Part five. Anterior mediastinum

This space, little more than a potential one, lies between the pericardium and sternum. It is overlapped by the anterior edges of both lungs. It contains the thymus (or its remnants), sternopericardial ligaments, a few lymph nodes and branches of the internal thoracic vessels.

Thymus

The thymus may appear to be a single organ, but in fact it consists of right and left lobes closely applied to each other for much of their extent (Fig. 4.15). It is usually most prominent in children, where it may extend from the level of the fourth costal cartilages to the lower poles of the thyroid gland.

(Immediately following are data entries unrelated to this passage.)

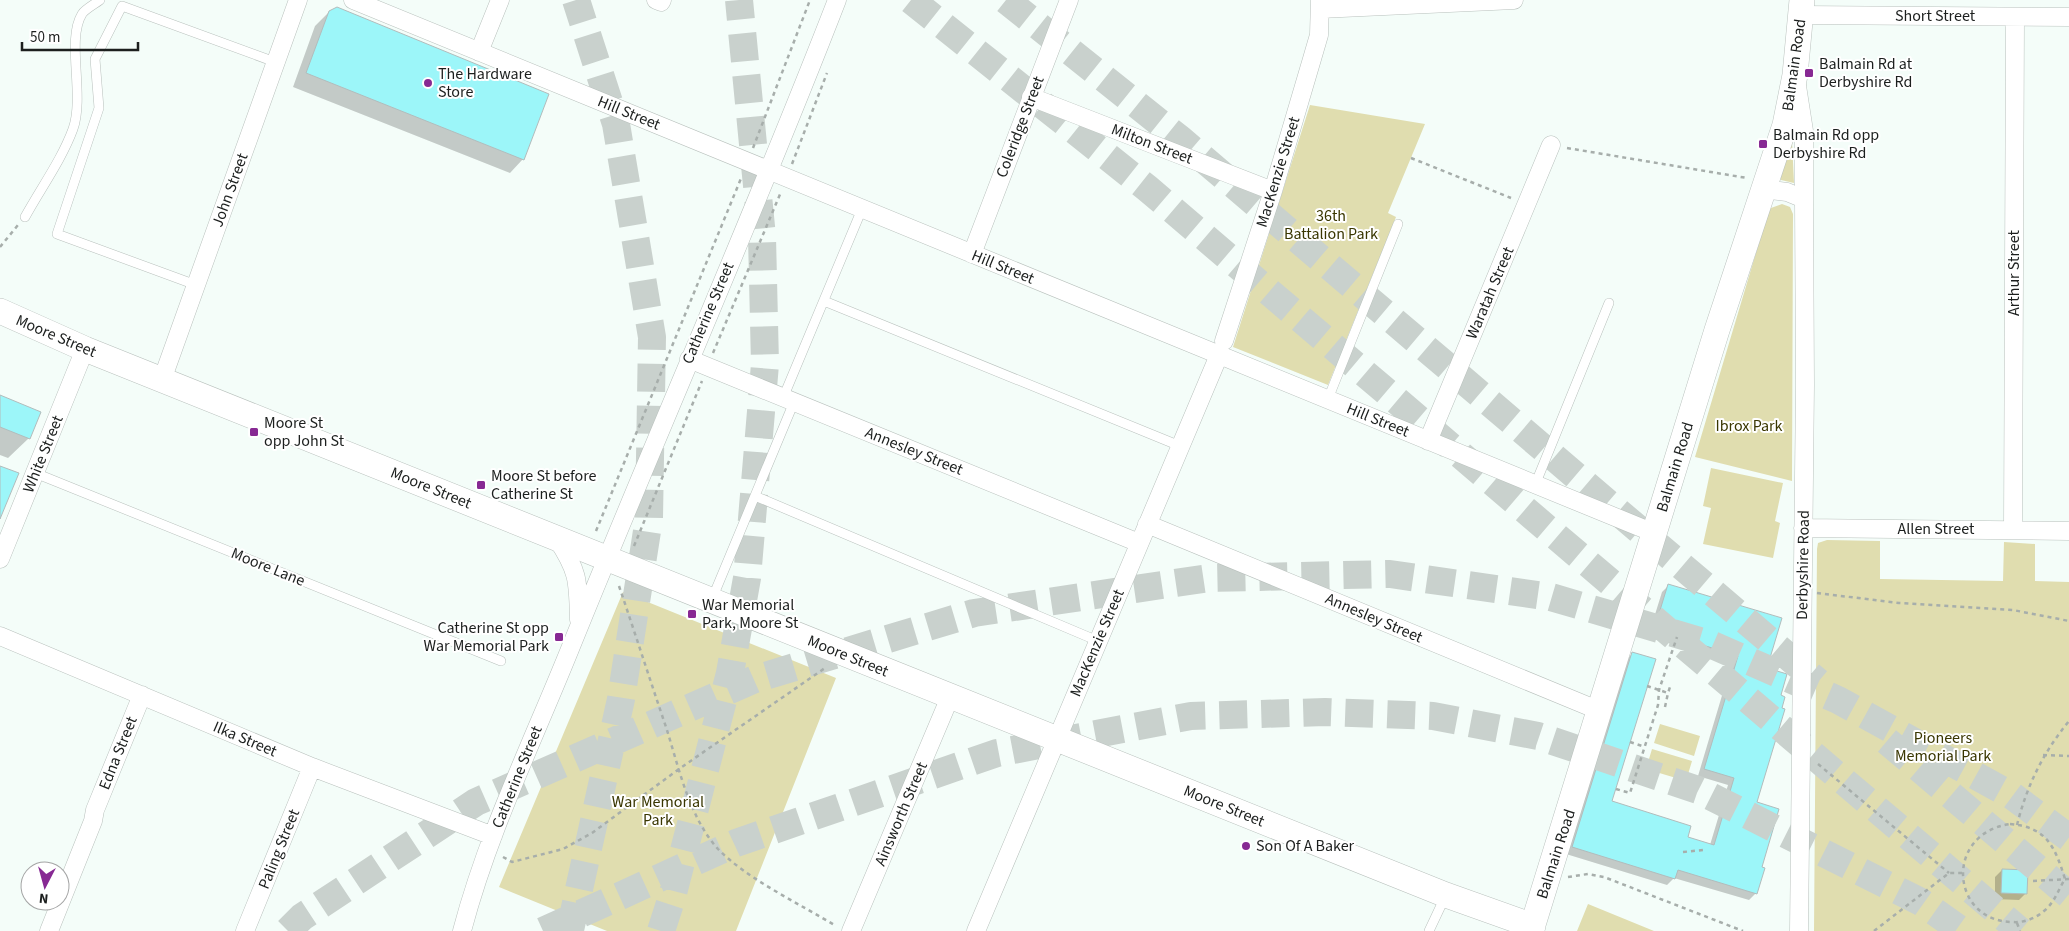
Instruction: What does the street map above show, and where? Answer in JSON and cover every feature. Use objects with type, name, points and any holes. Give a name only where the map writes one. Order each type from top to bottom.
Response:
[{"type":"main road","name":"Balmain Road","points":[[1532,929],[1654,534],[1755,183],[1785,124],[1795,75],[1802,8]]},
{"type":"main road","name":"Moore Street","points":[[0,311],[85,349],[557,540],[1532,929]]},
{"type":"street","name":"John Street","points":[[162,380],[298,0]]},
{"type":"street","name":"Hill Street","points":[[353,0],[972,254],[1221,348],[1328,400],[1654,534]]},
{"type":"street","points":[[479,52],[500,0]]},
{"type":"street","points":[[656,0],[661,2],[662,0]]},
{"type":"street","name":"Catherine Street","points":[[462,931],[477,878],[493,836],[606,559],[769,171],[837,0]]},
{"type":"street","name":"Coleridge Street","points":[[972,254],[1069,0]]},
{"type":"street","points":[[1320,4],[1514,0]]},
{"type":"street","name":"MacKenzie Street","points":[[976,931],[1221,348],[1273,191],[1319,36],[1320,4]]},
{"type":"street","name":"Short Street","points":[[1802,8],[2015,17],[2069,17]]},
{"type":"street","name":"Arthur Street","points":[[2013,529],[2015,17]]},
{"type":"street","name":"Derbyshire Road","points":[[1795,75],[1804,131],[1799,931]]},
{"type":"street","name":"Milton Street","points":[[1031,97],[1273,191]]},
{"type":"street","name":"Waratah Street","points":[[1428,441],[1551,145]]},
{"type":"street","points":[[1755,183],[1804,199]]},
{"type":"street","name":"White Street","points":[[0,559],[85,349]]},
{"type":"street","name":"Annesley Street","points":[[689,360],[1139,543]]},
{"type":"street","name":"Annesley Street","points":[[1147,524],[1600,711]]},
{"type":"street","name":"Allen Street","points":[[1803,528],[2069,531]]},
{"type":"street","name":"Catherine Street","points":[[557,540],[568,556],[577,578],[579,626]]},
{"type":"street","name":"Ilka Street","points":[[0,636],[312,766],[493,836]]},
{"type":"street","name":"Edna Street","points":[[49,931],[93,821],[95,810],[142,695]]},
{"type":"street","name":"Ainsworth Street","points":[[844,929],[950,697]]},
{"type":"street","name":"Paling Street","points":[[245,931],[312,766]]},
{"type":"street","name":"Edna Street","points":[[66,861],[84,817],[95,810]]},
{"type":"street","points":[[38,931],[46,911]]},
{"type":"lane","points":[[25,217],[56,163],[73,128],[78,96],[75,38],[82,14],[100,0]]},
{"type":"lane","points":[[196,285],[57,234],[99,108],[96,59],[122,6],[275,62]]},
{"type":"lane","points":[[711,601],[755,496],[824,301],[862,209]]},
{"type":"lane","points":[[1328,400],[1398,224]]},
{"type":"lane","points":[[824,301],[1180,446]]},
{"type":"lane","points":[[1535,484],[1609,303]]},
{"type":"lane","name":"Moore Lane","points":[[35,473],[501,661]]},
{"type":"lane","points":[[755,496],[1098,641]]},
{"type":"lane","points":[[1429,931],[1446,894]]},
{"type":"path","name":"Catherine Street","points":[[596,531],[747,162],[810,0]]},
{"type":"path","points":[[632,545],[786,178],[828,71]]},
{"type":"path","points":[[1551,145],[1755,183]]},
{"type":"path","points":[[1411,158],[1527,204]]},
{"type":"path","points":[[0,247],[25,217]]},
{"type":"path","points":[[619,586],[679,769],[699,821],[718,849],[746,873],[844,929]]},
{"type":"path","points":[[1814,592],[1899,603],[2013,610],[2069,621]]},
{"type":"path","points":[[1616,789],[1630,794],[1658,705],[1659,690],[1677,637]]},
{"type":"path","points":[[502,857],[512,862],[563,849],[592,833],[679,769],[826,667]]},
{"type":"path","points":[[1647,686],[1668,693]]},
{"type":"path","points":[[1664,707],[1670,687]]},
{"type":"path","points":[[2017,825],[2027,792],[2043,755],[2069,721]]},
{"type":"path","points":[[1630,742],[1645,746]]},
{"type":"path","points":[[1801,750],[1949,873]]},
{"type":"path","points":[[2043,755],[2069,756]]},
{"type":"path","points":[[2017,825],[2030,827],[2047,838],[2058,855],[2067,879],[2052,903],[2044,911],[2027,920],[2017,922],[1998,921],[1976,908],[1967,894],[1962,873],[1967,852],[1977,838],[2000,826],[2017,825]]},
{"type":"path","points":[[1683,852],[1704,850]]},
{"type":"path","points":[[1874,931],[1949,873],[1962,873]]},
{"type":"path","points":[[1568,877],[1588,874],[1604,877],[1743,931]]},
{"type":"path","points":[[2033,881],[2067,879]]},
{"type":"path","points":[[2017,922],[2020,931]]},
{"type":"green space","name":"36th Battalion Park","points":[[1310,105],[1425,124],[1388,213],[1396,217],[1328,385],[1233,347]]},
{"type":"green space","points":[[1792,141],[1794,183],[1781,180],[1780,177]]},
{"type":"green space","name":"Ibrox Park","points":[[1782,204],[1790,207],[1793,214],[1792,481],[1695,457],[1767,216],[1771,208]]},
{"type":"green space","points":[[1711,468],[1783,483],[1775,521],[1780,523],[1773,558],[1703,544],[1711,508],[1703,506]]},
{"type":"green space","name":"Pioneers Memorial Park","points":[[1827,540],[1880,541],[1880,579],[2003,581],[2004,542],[2035,544],[2035,581],[2069,582],[2069,931],[1814,931],[1817,549],[1818,543]]},
{"type":"green space","name":"War Memorial Park","points":[[623,592],[836,678],[736,931],[607,931],[499,887]]},
{"type":"green space","points":[[1660,724],[1700,736],[1694,756],[1654,743]]},
{"type":"green space","points":[[1652,749],[1692,761],[1686,781],[1646,769]]},
{"type":"green space","points":[[1588,904],[1654,931],[1577,931]]},
{"type":"building","name":"The Hardware Store","points":[[337,7],[549,94],[524,160],[306,73],[329,11]]},
{"type":"building","points":[[0,395],[41,412],[30,439],[0,427]]},
{"type":"building","points":[[0,466],[19,473],[0,519]]},
{"type":"building","points":[[1668,584],[1782,618],[1767,668],[1787,674],[1781,695],[1785,697],[1782,708],[1785,709],[1757,802],[1779,809],[1762,867],[1765,868],[1757,894],[1678,870],[1675,879],[1572,847],[1632,652],[1656,659],[1612,801],[1691,826],[1688,837],[1714,845],[1734,778],[1704,769],[1738,656],[1654,630]]},
{"type":"building","points":[[2002,869],[2028,870],[2027,894],[2001,893]]},
{"type":"tunnel","points":[[570,930],[621,699],[649,518],[652,337],[616,124],[576,0]]},
{"type":"tunnel","points":[[661,931],[672,897],[730,673],[747,578],[765,364],[762,237],[739,0]]},
{"type":"tunnel","points":[[911,0],[1147,188],[2020,931]]},
{"type":"tunnel","points":[[1006,0],[1180,139],[1818,682]]},
{"type":"tunnel","points":[[288,931],[302,917],[476,802],[755,679],[974,613],[1209,578],[1390,574],[1551,597],[1710,644],[1838,700],[2011,795],[2069,838]]},
{"type":"tunnel","points":[[543,931],[736,843],[997,753],[1191,716],[1325,712],[1433,716],[1538,736],[1698,790],[1921,902],[1962,931]]},
{"type":"tunnel","points":[[1887,741],[2069,895]]},
{"type":"place","name":"Balmain Rd at Derbyshire Rd","points":[[1809,73]]},
{"type":"place","name":"The Hardware Store","points":[[428,83]]},
{"type":"place","name":"Balmain Rd opp Derbyshire Rd","points":[[1763,144]]},
{"type":"place","name":"Moore St opp John St","points":[[254,432]]},
{"type":"place","name":"Moore St before Catherine St","points":[[481,485]]},
{"type":"place","name":"War Memorial Park, Moore St","points":[[692,614]]},
{"type":"place","name":"Catherine St opp War Memorial Park","points":[[559,637]]},
{"type":"place","name":"Son Of A Baker","points":[[1246,846]]}]
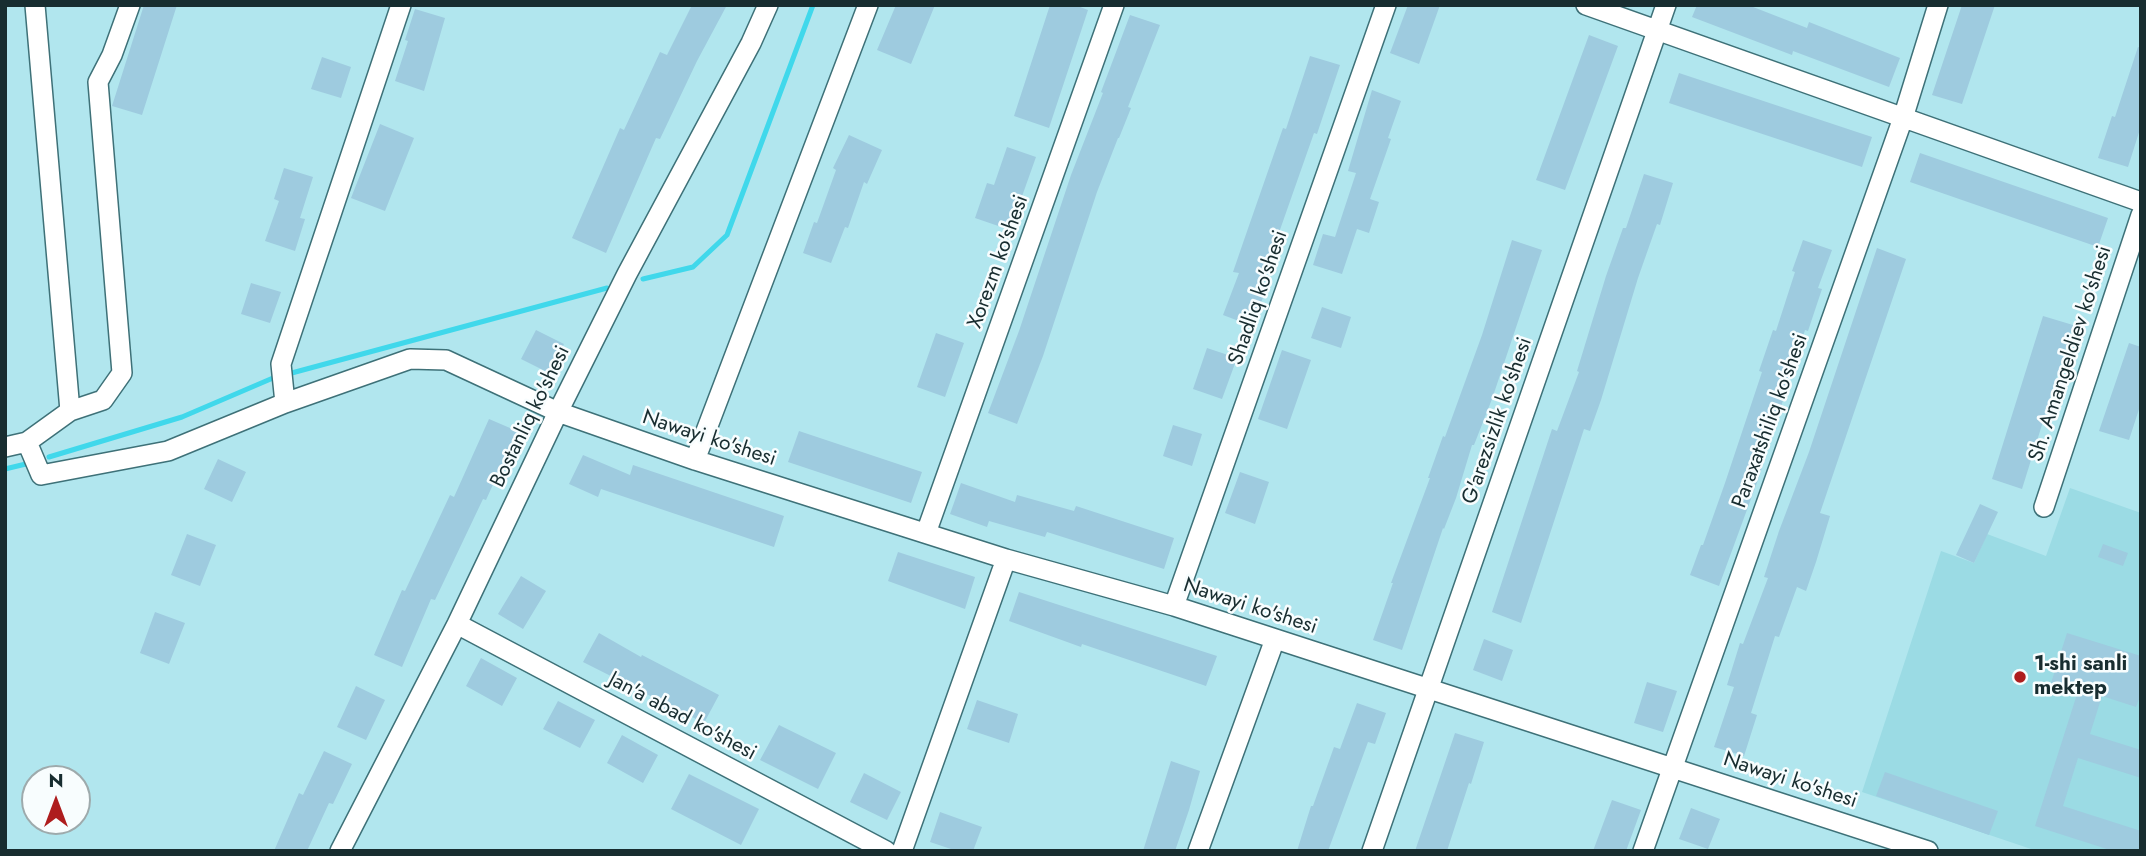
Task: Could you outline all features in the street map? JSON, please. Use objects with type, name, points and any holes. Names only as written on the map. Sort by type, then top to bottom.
[{"type":"street","points":[[35,5],[70,411]]},
{"type":"street","points":[[5,447],[27,442],[70,411],[103,400],[122,373],[98,82],[112,55],[130,5]]},
{"type":"street","points":[[285,403],[281,364],[401,5]]},
{"type":"street","name":"Bostanliq ko'shesi","points":[[341,851],[457,624],[627,274],[751,43],[768,5]]},
{"type":"street","points":[[695,460],[868,5]]},
{"type":"street","name":"Xorezm ko'shesi","points":[[926,533],[1114,5]]},
{"type":"street","name":"Shadliq ko'shesi","points":[[1174,606],[1386,5]]},
{"type":"street","points":[[1586,5],[2141,202]]},
{"type":"street","name":"G'arezsizlik ko'shesi","points":[[1372,851],[1666,5]]},
{"type":"street","name":"Paraxatshiliq ko'shesi","points":[[1643,851],[1903,118],[1938,5]]},
{"type":"street","name":"Sh. Amangeldiev ko'shesi","points":[[2044,507],[2141,215]]},
{"type":"street","name":"Nawayi ko'shesi","points":[[27,442],[41,475],[168,451],[285,403],[410,359],[446,360],[558,412],[695,460],[1006,559],[1174,606],[1430,687],[1928,851]]},
{"type":"street","points":[[902,851],[1006,559]]},
{"type":"street","name":"Jan'a abad ko'shesi","points":[[457,624],[886,851]]},
{"type":"street","points":[[1198,851],[1275,639]]},
{"type":"shaded area","name":"1-shi sanli mektep","points":[[2070,488],[2141,513],[2141,851],[2037,851],[1862,792],[1941,551],[1974,563],[1987,534],[2046,556]]},
{"type":"building","points":[[144,5],[177,5],[142,115],[112,106]]},
{"type":"building","points":[[692,5],[727,5],[660,139],[656,138],[606,253],[572,238],[620,128],[624,130],[660,52],[667,55]]},
{"type":"building","points":[[896,5],[935,5],[911,64],[877,50]]},
{"type":"building","points":[[1050,5],[1075,5],[1088,10],[1049,128],[1014,116]]},
{"type":"building","points":[[1408,5],[1440,5],[1419,64],[1390,53]]},
{"type":"building","points":[[1697,5],[1748,5],[1807,28],[1809,22],[1900,58],[1889,87],[1793,51],[1792,55],[1692,17]]},
{"type":"building","points":[[1962,5],[1995,5],[1962,104],[1932,95]]},
{"type":"building","points":[[415,9],[445,18],[424,91],[395,81]]},
{"type":"building","points":[[1130,15],[1160,25],[1128,107],[1131,108],[1097,192],[1043,356],[1017,424],[988,413]]},
{"type":"building","points":[[1589,35],[1618,46],[1565,190],[1536,180]]},
{"type":"building","points":[[2138,47],[2141,48],[2141,126],[2128,167],[2098,158]]},
{"type":"building","points":[[1310,56],[1340,65],[1275,244],[1259,293],[1264,295],[1252,326],[1223,315],[1239,273],[1233,272]]},
{"type":"building","points":[[322,57],[351,67],[341,98],[311,89]]},
{"type":"building","points":[[1679,73],[1872,137],[1862,167],[1669,103]]},
{"type":"building","points":[[1372,90],[1401,101],[1370,199],[1379,202],[1369,233],[1357,229],[1342,274],[1313,265],[1323,234],[1335,237],[1356,173],[1348,171]]},
{"type":"building","points":[[380,124],[414,138],[385,211],[351,198]]},
{"type":"building","points":[[849,135],[882,150],[867,184],[864,182],[848,228],[845,227],[831,263],[803,253],[836,170],[833,168]]},
{"type":"building","points":[[1007,147],[1036,157],[1010,230],[975,218],[987,183],[994,185]]},
{"type":"building","points":[[1920,153],[2108,218],[2098,247],[1910,182]]},
{"type":"building","points":[[284,168],[313,177],[300,218],[305,219],[295,251],[265,241],[279,201],[274,199]]},
{"type":"building","points":[[1644,174],[1673,183],[1660,225],[1657,224],[1638,278],[1590,431],[1584,429],[1521,623],[1492,612],[1552,429],[1557,431],[1579,372],[1577,371],[1606,276]]},
{"type":"building","points":[[1512,240],[1542,250],[1402,650],[1373,640],[1443,436],[1445,437],[1482,335]]},
{"type":"building","points":[[1803,240],[1832,250],[1818,288],[1822,289],[1808,331],[1805,330],[1759,477],[1719,586],[1690,575],[1725,483],[1762,372],[1759,371],[1773,330],[1776,331],[1795,272],[1792,271]]},
{"type":"building","points":[[1877,248],[1906,259],[1820,513],[1830,516],[1816,562],[1806,591],[1797,587],[1779,637],[1775,636],[1751,713],[1757,715],[1744,756],[1714,747],[1734,687],[1727,685],[1740,643],[1743,644],[1768,578],[1764,577],[1779,531],[1809,452]]},
{"type":"building","points":[[251,283],[281,292],[270,323],[241,314]]},
{"type":"building","points":[[1322,307],[1351,317],[1341,348],[1311,338]]},
{"type":"building","points":[[2043,316],[2073,325],[2022,489],[1992,479]]},
{"type":"building","points":[[536,330],[564,344],[549,373],[521,359]]},
{"type":"building","points":[[936,333],[964,343],[945,397],[917,387]]},
{"type":"building","points":[[2129,343],[2141,347],[2141,403],[2129,440],[2099,431]]},
{"type":"building","points":[[1207,348],[1237,358],[1222,399],[1193,389]]},
{"type":"building","points":[[1282,350],[1311,360],[1287,429],[1258,419]]},
{"type":"building","points":[[489,419],[517,431],[486,500],[483,499],[435,600],[431,599],[402,667],[374,655],[402,590],[405,591],[450,495],[454,497]]},
{"type":"building","points":[[1173,425],[1202,434],[1192,466],[1163,456]]},
{"type":"building","points":[[799,431],[922,472],[911,503],[788,462]]},
{"type":"building","points":[[583,455],[630,475],[633,465],[784,516],[774,547],[601,489],[598,497],[569,484]]},
{"type":"building","points":[[218,459],[246,472],[232,502],[204,489]]},
{"type":"building","points":[[1240,472],[1269,482],[1255,524],[1225,513]]},
{"type":"building","points":[[961,483],[1015,502],[1017,495],[1074,511],[1076,506],[1174,538],[1164,569],[1047,532],[1045,537],[989,521],[987,527],[950,514]]},
{"type":"building","points":[[1980,504],[1998,512],[1974,563],[1956,555]]},
{"type":"building","points":[[187,534],[216,545],[200,586],[171,575]]},
{"type":"building","points":[[2103,544],[2128,553],[2123,566],[2098,557]]},
{"type":"building","points":[[898,552],[975,577],[965,609],[888,581]]},
{"type":"building","points":[[521,576],[546,591],[523,629],[498,614]]},
{"type":"building","points":[[1019,592],[1217,656],[1206,686],[1082,644],[1081,647],[1009,621]]},
{"type":"building","points":[[155,612],[185,623],[169,664],[140,653]]},
{"type":"building","points":[[599,633],[719,695],[704,723],[583,662]]},
{"type":"building","points":[[2067,633],[2141,656],[2141,694],[2136,707],[2102,696],[2090,734],[2141,750],[2141,778],[2078,758],[2063,806],[2141,831],[2141,851],[2113,851],[2035,826],[2078,691],[2051,683]]},
{"type":"building","points":[[1484,639],[1513,650],[1502,681],[1473,670]]},
{"type":"building","points":[[481,658],[517,678],[502,706],[466,686]]},
{"type":"building","points":[[1647,682],[1677,691],[1663,732],[1634,723]]},
{"type":"building","points":[[356,686],[385,700],[366,740],[337,727]]},
{"type":"building","points":[[977,700],[1018,714],[1009,743],[967,729]]},
{"type":"building","points":[[558,701],[595,720],[580,748],[543,729]]},
{"type":"building","points":[[1357,703],[1386,713],[1375,744],[1368,742],[1328,851],[1297,851],[1334,747],[1340,749]]},
{"type":"building","points":[[779,725],[836,753],[818,789],[760,760]]},
{"type":"building","points":[[1455,733],[1484,742],[1471,784],[1469,783],[1447,851],[1415,851]]},
{"type":"building","points":[[622,735],[658,755],[643,783],[607,763]]},
{"type":"building","points":[[324,751],[352,764],[333,804],[329,803],[307,851],[274,851],[299,793],[303,795]]},
{"type":"building","points":[[1171,761],[1200,771],[1189,810],[1175,851],[1143,851]]},
{"type":"building","points":[[1885,772],[1998,811],[1989,835],[1876,796]]},
{"type":"building","points":[[864,773],[901,792],[887,820],[850,802]]},
{"type":"building","points":[[689,774],[759,809],[741,845],[671,809]]},
{"type":"building","points":[[1612,800],[1641,810],[1626,851],[1593,851]]},
{"type":"building","points":[[1691,808],[1720,819],[1708,849],[1679,839]]},
{"type":"building","points":[[940,812],[982,827],[973,851],[957,851],[930,842]]},
{"type":"waterway","points":[[643,279],[693,267],[727,235],[813,5]]},
{"type":"waterway","points":[[288,374],[607,288]]},
{"type":"waterway","points":[[49,457],[182,417],[273,378]]},
{"type":"waterway","points":[[5,469],[30,463]]},
{"type":"place","name":"1-shi sanli mektep","points":[[2020,677]]}]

In front of it lie the sternohyoid and sternothyroid muscles, the manubrium and upper part of the body of the sternum and their adjacent costal cartilages. Behind it are the pericardium, the arch of the aorta with its three large branches, the left brachiocephalic vein and the trachea.

Blood supply

Small branches enter the thymus from the inferior thyroid and internal thoracic arteries, and there are corresponding veins. Frequently a relatively large short thymic vein enters the left brachiocephalic vein (Fig. 4.10) and needs to be secured before the thymus is retracted after median sternotomy.

Lymph drainage

Efferent channels drain into parasternal, tracheobronchial and brachiocephalic nodes. The thymus does not receive any afferent lymphatics.

Development

The epithelium of the thymus develops mainly from the endoderm of the third branchial pouch. Some of the epithelial cells become the thymic (Hassall's) corpuscles; others form a network of epithelial reticular cells believed to be the source of thymic hormones concerned with the differentiation of T lymphocytes. Connective tissue elements are derived from surrounding mesoderm, but the original colonizing lymphocytes have migrated from the bone marrow. The developing thymus descends from the neck into the mediastinum in front of all the major contents. It doubles its weight rapidly after birth and then maintains that level although the lymphoid content decreases with age, being replaced by fat and fibrous tissue. However, the secretion of thymic hormones and its influence on lymphocytes that migrate to it continue throughout life.

Surgical approach

Median sternotomy provides surgical access to the thymus.